Kanaatimce çözüm şudur: İslam dünyası vaiz ve hatiplerini seçerken daha dikkatli davranmalıdır. Bu hocalar onaylanmış programlar çerçevesinde irşad faaliyetlerini yürütmelidirler. Bunun için dinî yayınların ve camilerin bütünüyle devletin sorumluluğunda olması gerekmektedir. Çünkü, yanlış bir fikir siyasi şartların da zemin oluşturmasıyla hızlı bir şekilde yayılmakta, bu da Müslüman olan ve olmayan halklar arasında düşmanlık üretilmesine yol açmaktadır. Aynı şekilde bu yanlış fikirler Müslüman grupları birbirine düşman edebilmektedir.

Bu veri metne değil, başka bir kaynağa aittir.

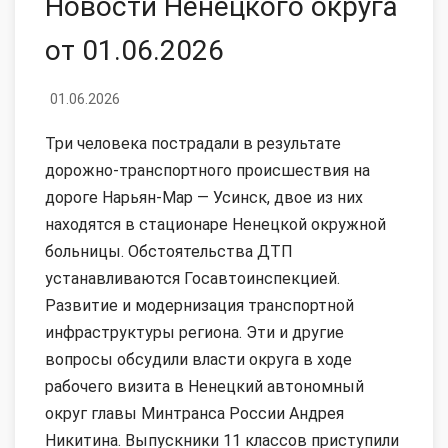
Новости Ненецкого округа
от 01.06.2026
01.06.2026
Три человека пострадали в результате
дорожно-транспортного происшествия на
дороге Нарьян-Мар — Усинск, двое из них
находятся в стационаре Ненецкой окружной
больницы. Обстоятельства ДТП
устанавливаются Госавтоинспекцией.
Развитие и модернизация транспортной
инфраструктуры региона. Эти и другие
вопросы обсудили власти округа в ходе
рабочего визита в Ненецкий автономный
округ главы Минтранса России Андрея
Никитина. Выпускники 11 классов приступили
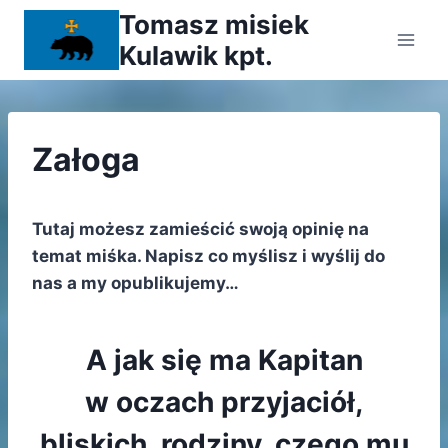
Przejdź
Tomasz misiek
do
Kulawik kpt.
treści
Załoga
Tutaj możesz zamieścić swoją opinię na
temat miśka. Napisz co myślisz i wyślij do
nas a my opublikujemy…
A jak się ma Kapitan
w oczach przyjaciół,
bliskich, rodziny, czego mu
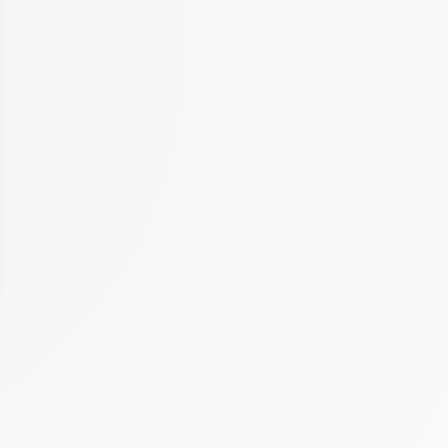
 Options
tres de confidentialité, en garantissant la conformité avec les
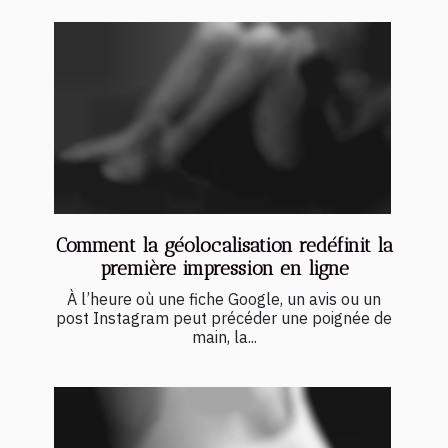
Comment la géolocalisation redéfinit la
première impression en ligne
À l’heure où une fiche Google, un avis ou un
post Instagram peut précéder une poignée de
main, la...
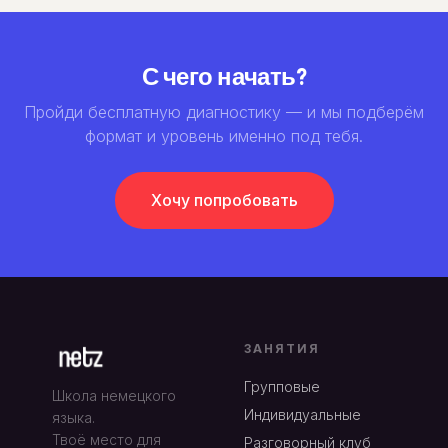
С чего начать?
Пройди бесплатную диагностику — и мы подберём
формат и уровень именно под тебя.
Хочу попробовать
ЗАНЯТИЯ
Групповые
Школа немецкого
Индивидуальные
языка.
Твоё место для
Разговорный клуб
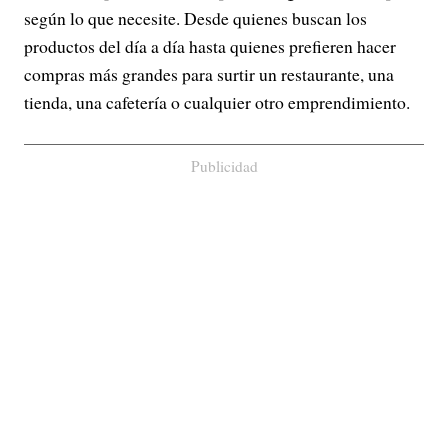
según lo que necesite. Desde quienes buscan los
productos del día a día hasta quienes prefieren hacer
compras más grandes para surtir un restaurante, una
tienda, una cafetería o cualquier otro emprendimiento.
Publicidad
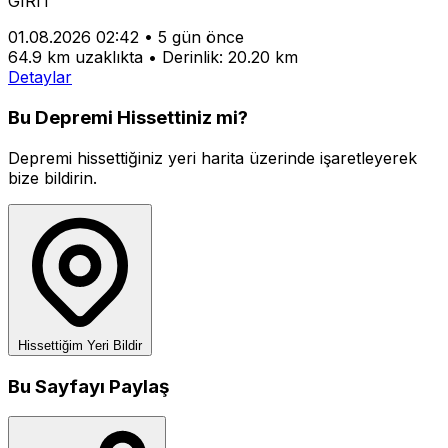
GIRIT
01.08.2026 02:42
•
5 gün önce
64.9 km uzaklıkta
•
Derinlik: 20.20 km
Detaylar
Bu Depremi Hissettiniz mi?
Depremi hissettiğiniz yeri harita üzerinde işaretleyerek
bize bildirin.
Hissettiğim Yeri Bildir
Bu Sayfayı Paylaş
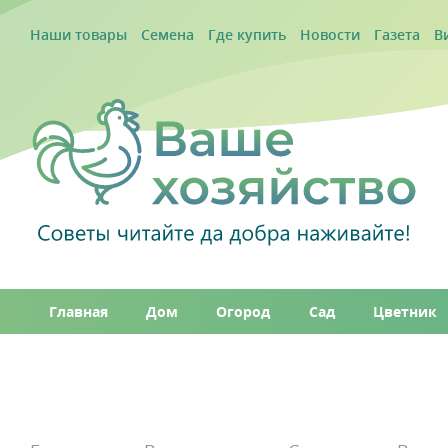
Наши товары
Семена
Где купить
Новости
Газета
В
Главная
Дом
Огород
Сад
Цветник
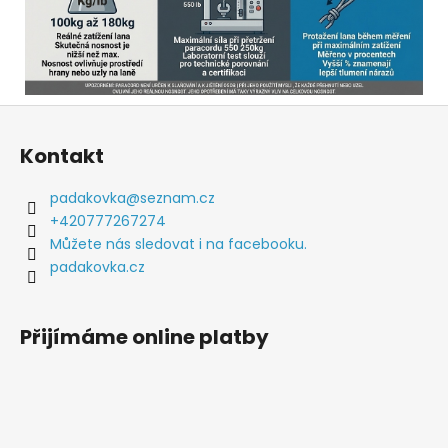
Z
á
Kontakt
p
a
padakovka
@
seznam.cz
t
+420777267274
í
Můžete nás sledovat i na facebooku.
padakovka.cz
Přijímáme online platby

Gerek İslam ülkelerinde gerekse yabancı devletlerde görev yapan hocaların denetim altına alınmasının vakti geldi de geçiyor. İslam dini, bu hocaların yaptıklarından beridir.

Cennet’ten yer satın alma

Şu hususu iyice kavramalıyız: İnsan, tabiatı ve yapısı itibarıyla bağışlanma arayışı içindedir. O kadar ki, insanlar orta çağda kiliseye giderek yüksek meblağlarda ödemeler yapmak suretiyle bağışlanma belgesi temin ediyor, cennetten yer satın alıyorlardı! Daha sonra bütün dünya bu uygulamanın ne kadar yanlış olduğunu görmüş ve eleştirmiştir. Peki, biz neden kendi kendimizi eleştirmeyelim? Özellikle bazı devletlerin dünyanın dört bir yanına gönderdiği davetçi hocaların gençlerin yüzüne mağfiret/bağışlanma kapılarını kapatma işlevi gördüğünü neden itiraf etmeyelim? Alternatif bir bağışlanma kapısı aramaya itilen bu gençler değil midir, cihatçı gruplara kapılıp bizimle savaşan?

İntihar eylemcileri… Onların büyük bir çoğunluğu, özellikle bazı Arap ülkelerinden gelen davetçi hocaların ürünüdür. Bu kadarını söylemekle yetinelim.”